Their leading theories about the mystery creature:
• It’s Bigfoot: Because it’s large and hairy and unexplained.
• It’s a dogman: Think bigfoot with a snout. Or, as a website dedicated to dogman encounters defines them: “cryptozoological beings that are large and sometimes described as looking like upright canids.”
“They’re spotted each day and the government quells any and all reports,” one person on social media said, according to the Great Falls Tribune. “Several people report being strong armed into keeping quiet about their reports by men wearing black suits. These are just facts.”
Some dogmen look like a stretched out dog that walks on two feet. Others look like a Sasquatch with a Doberman’s face.
There has been only one reported dogman sighting in Montana, according to the dogman encounters website, which includes a handy map.
“I sat up in my bed, frightened, but I didn’t feel the need to yell for my parents or anything,” the anonymous Montana poster said. “It just kind of stared at me. While looking at it, I saw that it had pointed ears, with tufts of fur, like lynx have, and a muzzle like a German Shepard.”
After the dogman stepped over the poster’s fence, “I heard it yip and bark while on the other side, which was prairie, with a butte and then forest. It was almost like it was calling to others.”
• It’s a dire wolf: The creature got too close to livestock, not Prince Joffrey of the “Game of Thrones” fame, and although Winterfell is actually a real place you can visit, it’s nowhere near Denton, Mont.
Dire wolves were native to the Americas and larger than their cousins, the gray wolf. But they went extinct more than 10,000 years ago, The Washington Post’s Karin Brulliard reported.

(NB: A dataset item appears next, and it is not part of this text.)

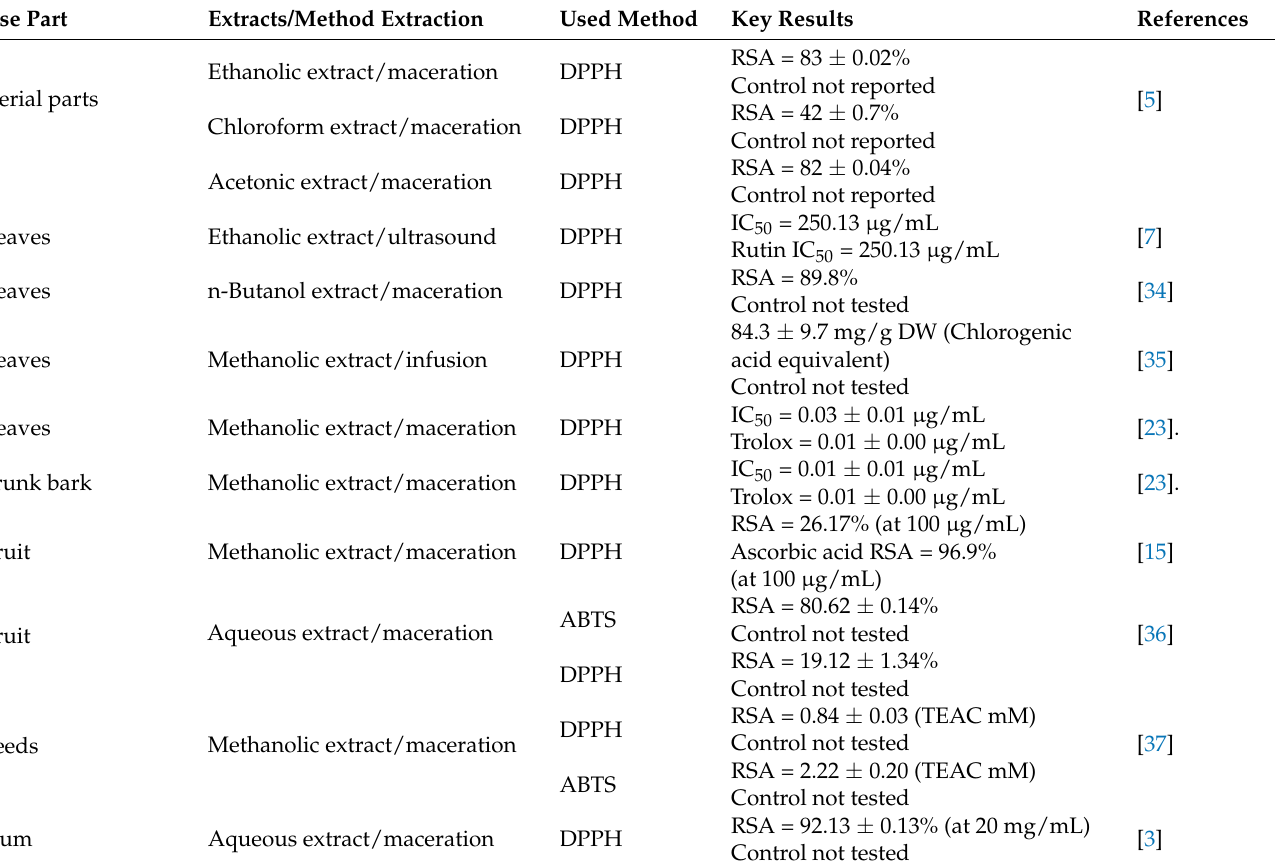
Table 5. Antioxidant activity of V. tortilis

Thousands of dire wolf skeletons have been found in the La Brea Tar Pits, according to the BBC.
Auchly, with Montana Fish, Wildlife and Parks, doesn’t put much stock in that theory.
“First off, ‘Dire Wolf’ was a wonderful song by The Grateful Dead in about 1971. I know I listened to it a lot,” he said. “In reality a dire wolf is a prehistoric mammal from the age of mammoths and saber tooth tigers.”

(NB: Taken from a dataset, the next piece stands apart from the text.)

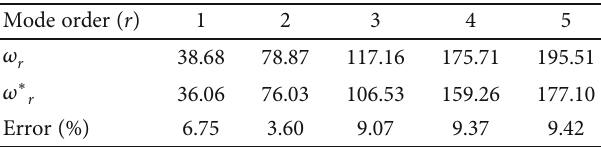
Table 6: Natural frequencies of the original system and the modi fi ed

But it could be a dire wolf 2.0. A breeder in southern Oregon has spent the last three decades trying to create a new sort of dog called the American Alsatian that would look very much like the extinct species and the animals given to the children of House Stark.
• It’s a wolf-dog hybrid: Wolves and dogs are interfertile, according to the International Wolf Center, meaning they can interbreed and produce offspring that can then produce more offspring.

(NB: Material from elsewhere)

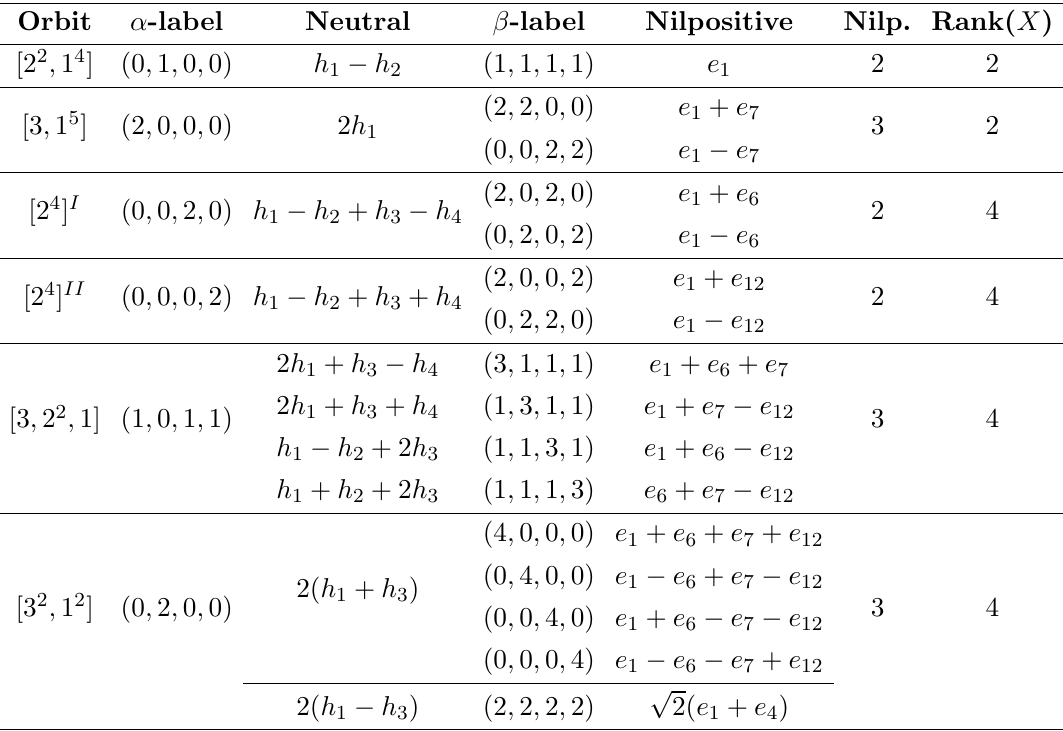
Table 1 . List of the smaller nilpotent orbits of so (4 ; 4) classi(cid:12)ed by (cid:11); (cid:12) -labels. We have also listed representative neutral and nilpositive elements that together form a standard triple f h; e; f g in the corresponding orbit. Nilp. and Rank( X ) denote the nilpotency degree (smallest n such that X n = 0) and the matrix rank of the orbit in the 8 (cid:2) 8 vector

“We’ve had a few instances of wolf/dog hybrids out there,” Ty Smucker, wolf management specialist for Montana FWP, told the Tribune. “One was out somewhere in eastern central Montana killing sheep like crazy. Finally, we caught it and it turned out to be a hybrid.”
Hybrids can be unpredictable.
When wolves reach sexual maturity, hormonal changes can trigger behavior changes, making animals more stubborn or aggressive, the Wolf Center says. They’re more likely to challenge the human “leader” of the pack, even if that leader is a person who picked up a wolf-looking puppy because it looked cool.
Abandonments are commonplace once people discover their animals may be difficult to control.
Wildlife officials, for some reason, are not relying on the armchair theories about the wolflike creature.
They sent the carcass to the department’s lab in Bozeman.
Researchers there will take tissue samples and ship them to the U.S. Fish and Wildlife Service Laboratory in Oregon.
There, scientists will extra DNA from cells looking for specific DNA markers, which will be compared to known species.
“Social media was quick to pronounce the animal as everything from a wolf to a wolf hybrid to something mythical,” the wildlife agency’s news release said. ”... It may be awhile before the anyone really knows what the animal near Denton really was.”